Spot Işıklar Altındaki Güzellik: THE NEON DEMON
Danimarkalı yönetmen Nicholas Winding Refn’in tartışma yaratan ve deyim yerindeyse 2016 yılında katıldığı Cannes Film festivalinde büyük skandal olan psikolojik korku filmi olan The Neon Demon; spot ışıklarının arkasındaki acımasız ve rekabetçi dünyanın kapılarını aralıyor.
Çarpıcı sahneleri karşısında nefessiz kalacağınız bir deneyim Neon Demon. Yönetmen Refn’in kullandığı akılalmaz nekrofili ve yamyamlık sahneleri, morlar kırmızıların iç içe geçtiği renk paletleri, elektronik müzikler, sanat tasarımı ve dahası… Tek kelime ile muhteşem! Elle Fanning güzelliği ve göz dolduran oyunculuğunun yanında Abey Lee Kershaw’ın ürkütücü gözleri gibi dikkat çekici detaylar ise filmi doruklara çıkarıyor.
Spot ışıkların altındaki dünyaya sinema perdesinden bir bakış atan filminizin konusu ise şöyle:

Film 16 yaşındaki Jesse’nin başarılı bir model olmak için Los Angeles’a taşınması ile başlar. Kendisi gibi sektörde yer edinmeye çalışan amatör bir fotoğrafçı ile çekiminin ardından makyaj odasında tanıştığı makyöz Ruby’den ilk parti davetini alır. Böylelikle ışıkların altındaki dünyaya ilk adımını atmış olur. Partide sektörün başarılı iki modeli Gigi ve Sarah ile tanışır. Güzellik takıntısı olan iki model Jesse’yi gördükleri an güzelliği ve doğallığından büyülenir.
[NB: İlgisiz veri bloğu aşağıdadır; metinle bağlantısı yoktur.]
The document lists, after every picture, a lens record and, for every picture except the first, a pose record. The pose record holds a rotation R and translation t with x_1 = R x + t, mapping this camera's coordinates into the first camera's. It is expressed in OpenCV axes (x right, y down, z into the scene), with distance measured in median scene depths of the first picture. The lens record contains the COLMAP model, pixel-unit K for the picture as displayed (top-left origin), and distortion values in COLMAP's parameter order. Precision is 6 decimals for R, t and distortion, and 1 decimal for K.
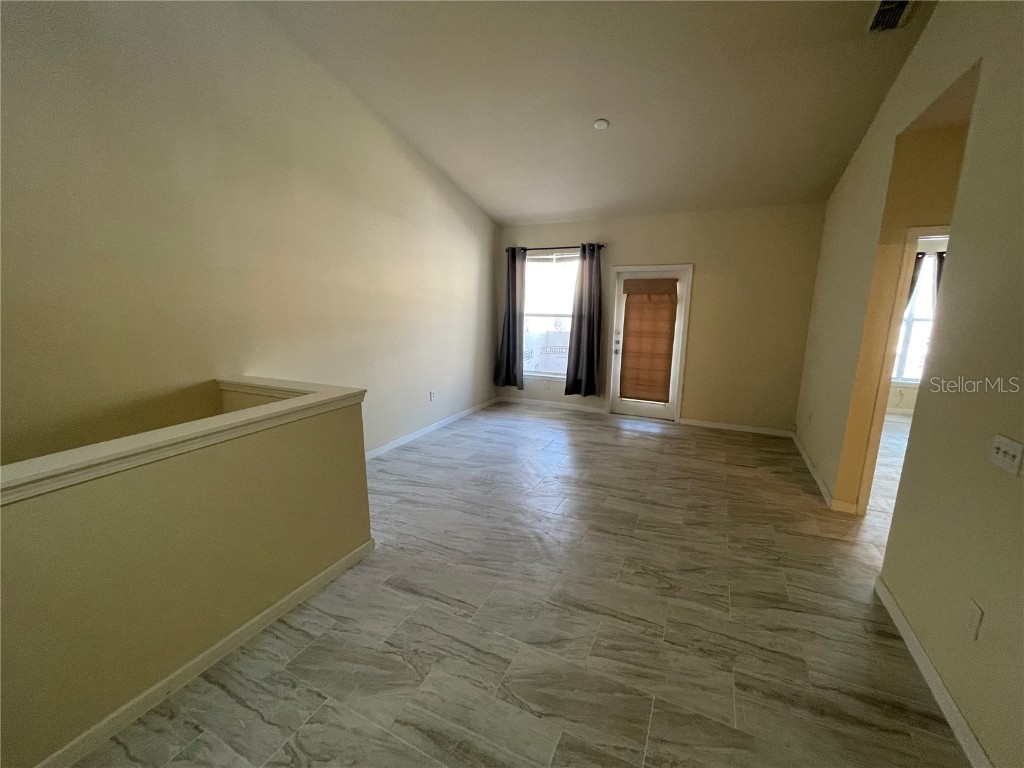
lens RADIAL K [[412.9, 0, 512.0], [0, 412.9, 384.0], [0, 0, 1]] dist [-0.001514, -0.000670]
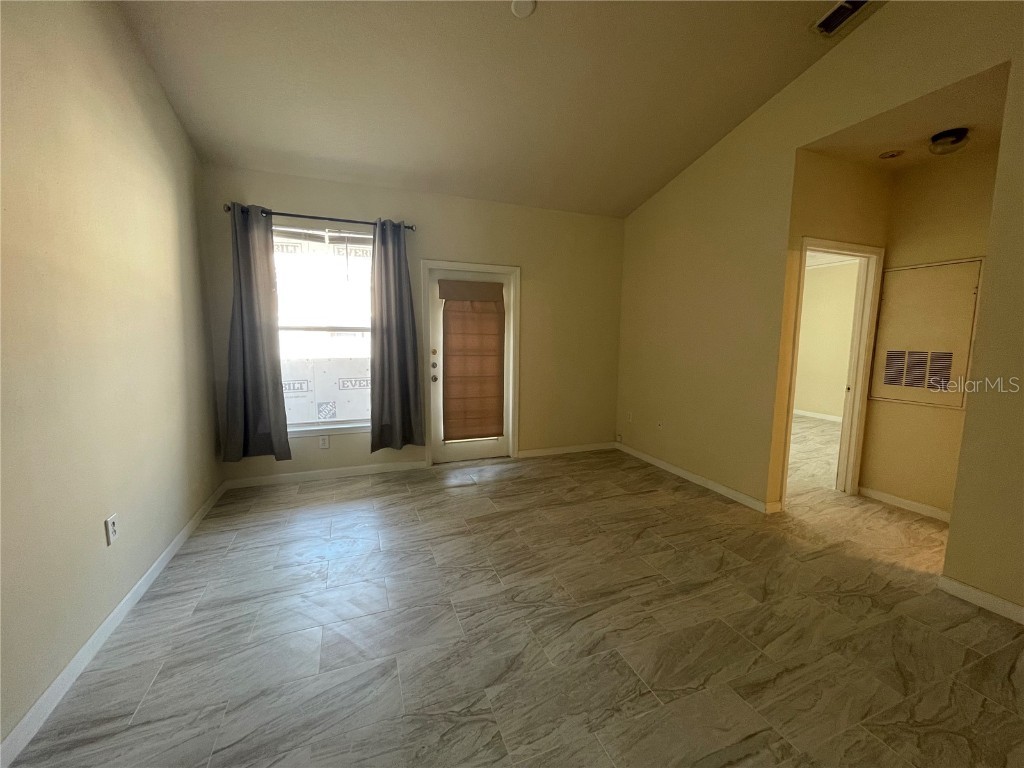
lens RADIAL K [[412.9, 0, 512.0], [0, 412.9, 384.0], [0, 0, 1]] dist [-0.001514, -0.000670]
pose [[0.672399, -0.087275, 0.735025, -0.193510], [0.136471, 0.990618, -0.007221, -0.046708], [-0.727499, 0.105165, 0.678001, 0.427756]]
Öyle ki bu büyülenme sonrasında estetik operasyonların bir ihtiyaç olduğunu düşünen Gigi ve Sarah için hat safhada bir kıskançlığa dönüşür. Jesse’nin kariyeri sektörün önde gelen fotoğrafçı Jack ile yaptığı çekimden sonra bir anda alev alır. “Güzelliğin her şey değil tek şey.” olduğunu düşünen ünlü moda tasarımcısının şovunda, neon ışıklar üçgenler ve fonda çalan saykodelilik elektronik müzik eşliğinde sahneye çıkar. Bedeninin, yüzünün güzelliğini yansımasında gören Jesse herkes gibi büyülenir. Kendi güzelliği ile adeta hipnotize olan Jesse artık narsistleşmiş ‘onlar’ gibi neon bir şeytana dönüşmüştür. Kaldığı motelde uğradığı tacizden sonra arkadaşı(!) Ruby’yi arar ve ondan yardım ister.
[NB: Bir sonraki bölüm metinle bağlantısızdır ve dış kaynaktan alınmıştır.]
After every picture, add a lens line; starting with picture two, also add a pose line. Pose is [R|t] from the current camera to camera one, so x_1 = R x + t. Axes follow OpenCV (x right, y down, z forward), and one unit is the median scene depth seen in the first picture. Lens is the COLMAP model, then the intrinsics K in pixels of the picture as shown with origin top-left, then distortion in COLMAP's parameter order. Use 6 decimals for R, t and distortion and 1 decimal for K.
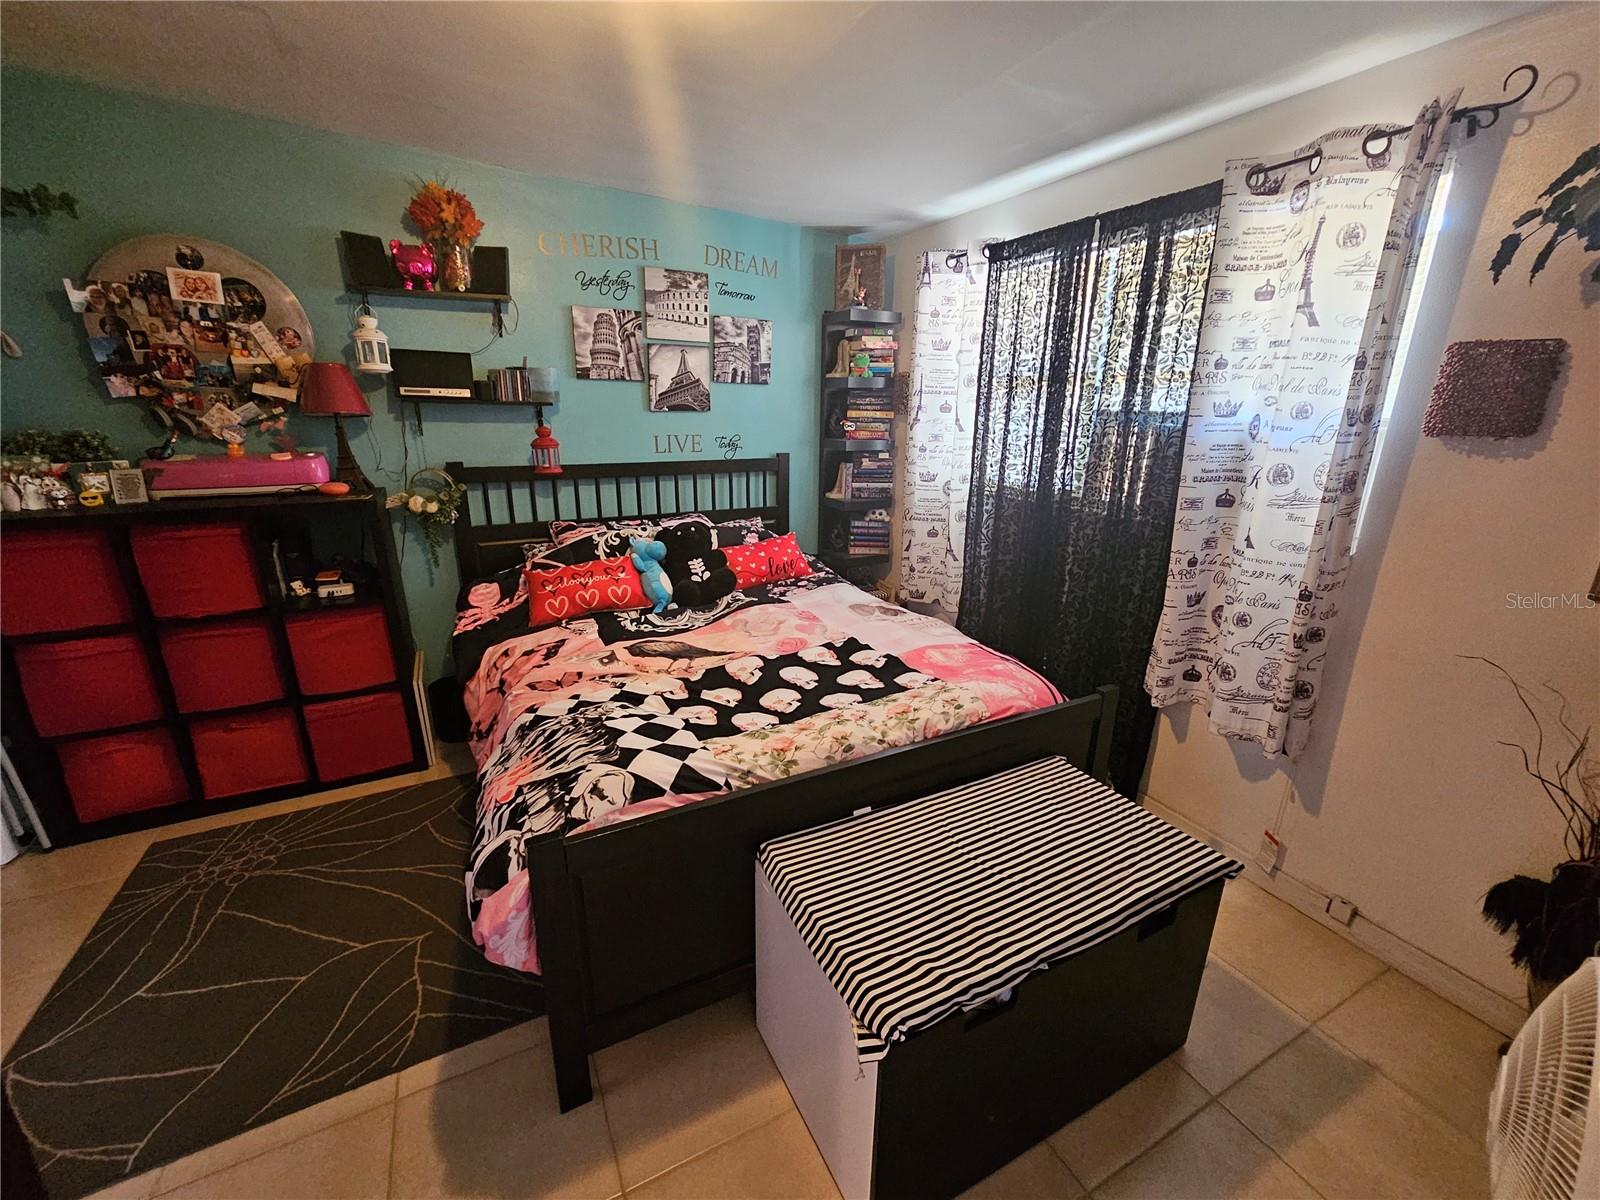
lens RADIAL K [[655.2, 0, 794.9], [0, 655.2, 606.8], [0, 0, 1]] dist [-0.001575, 0.000080]
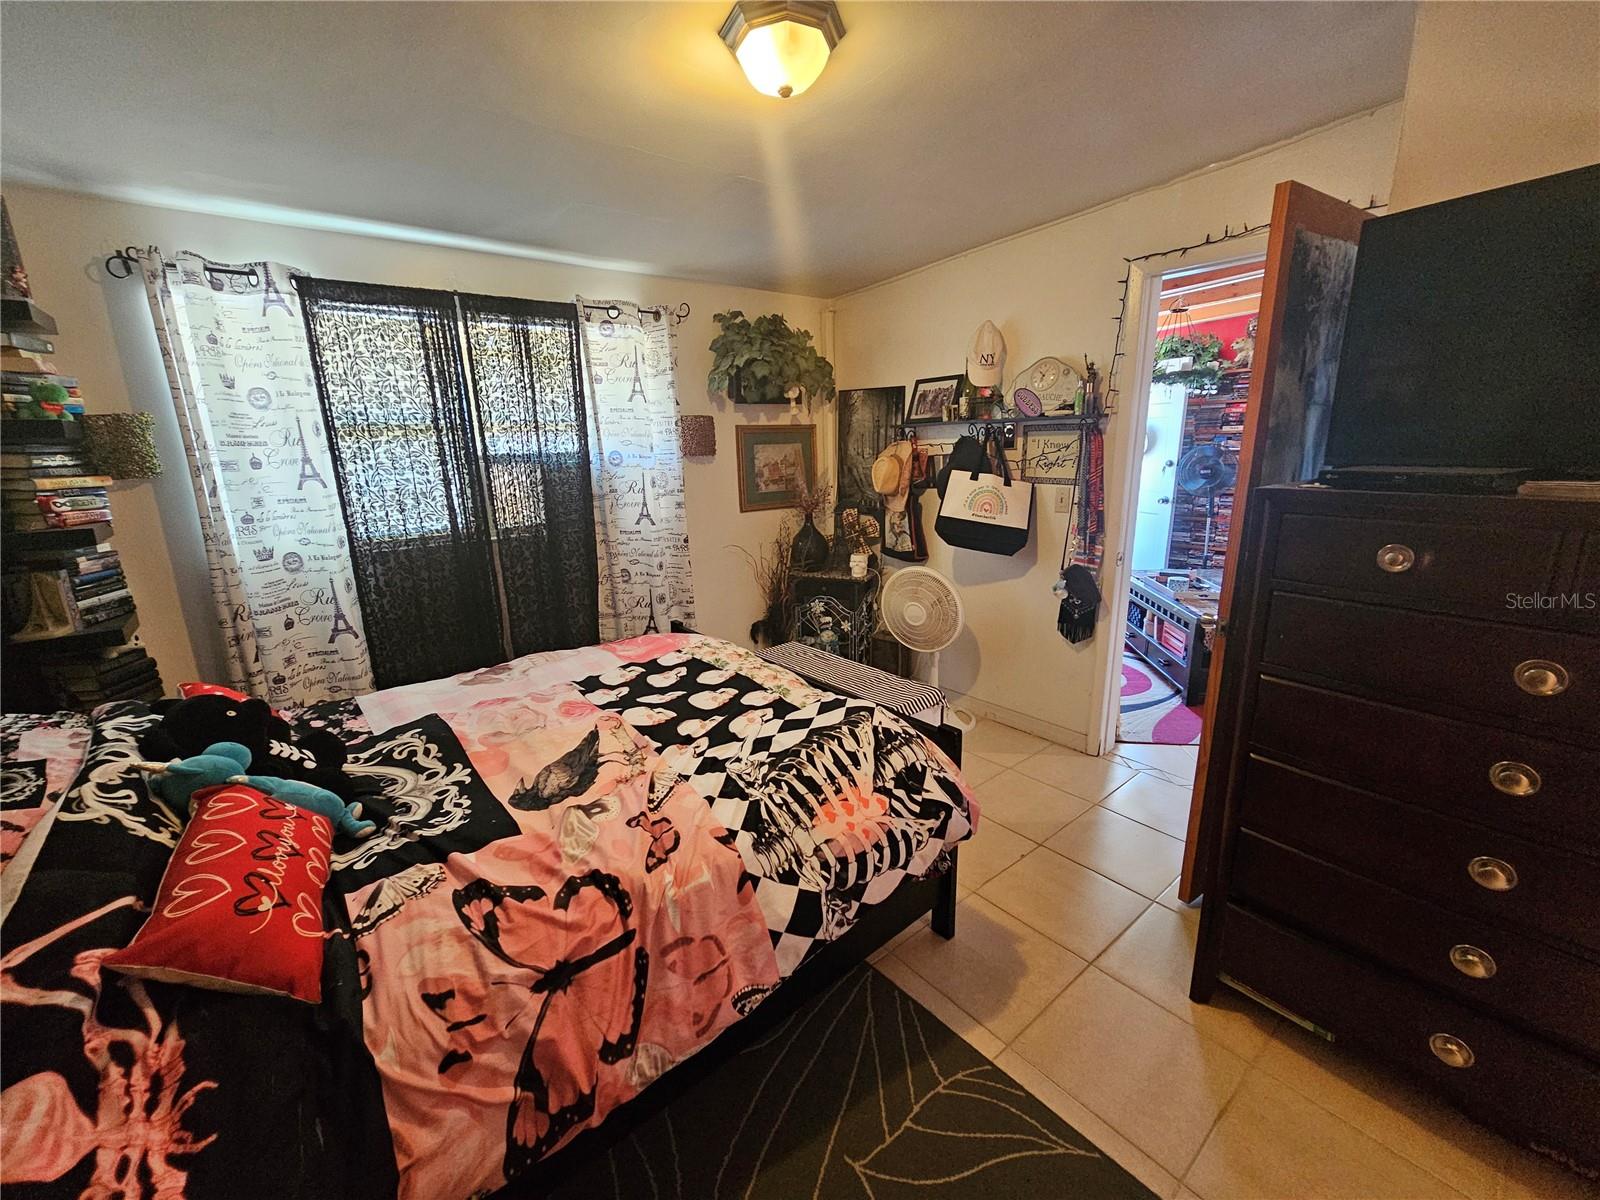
lens RADIAL K [[656.7, 0, 798.2], [0, 656.7, 606.0], [0, 0, 1]] dist [-0.000979, -0.002765]
pose [[-0.207291, -0.244384, 0.947263, -0.845315], [0.315458, 0.899873, 0.301190, -0.232217], [-0.926022, 0.361255, -0.109443, 0.703207]]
Ruby’nin kaldığı eve gelen Jesse burada da aynı durumu yaşar. Ruby tamamen Jesse’ye sahip olmak için her yolu dener ve aldığı tepki ile öğreniyor ki Jesse çevresine söylediği yaşta değil ve henüz bakire. Bu noktadan sonra ilahî güzelliğinden beslenilmesi gereken bir av haline gelir. Narsistliği ile kör olmuş Jesse yaklaşan tehlikenin farkına varamaz ve evde kalmaya devam eder. Ruby ve onun karşılık bulamamış aşkı; Yönetmenin sarsıcı nekrofili sahnesi ile seyirciye rahatsız edici dakikalar yaşatıyor. Ve artık Ruby Jessi’ye sahip olmak için her şeyi yapmaya hazırdır. Açık bir av haline gelen Jesse sahip olma, kıskançlık, gibi sektörün çarpıcı normları karşısında kurban oluyor. Güzelliği sindirebilenler zirveyi görürken, sindiremeyenler ise bu güzelliğin bedelin hayatları ile ödüyor.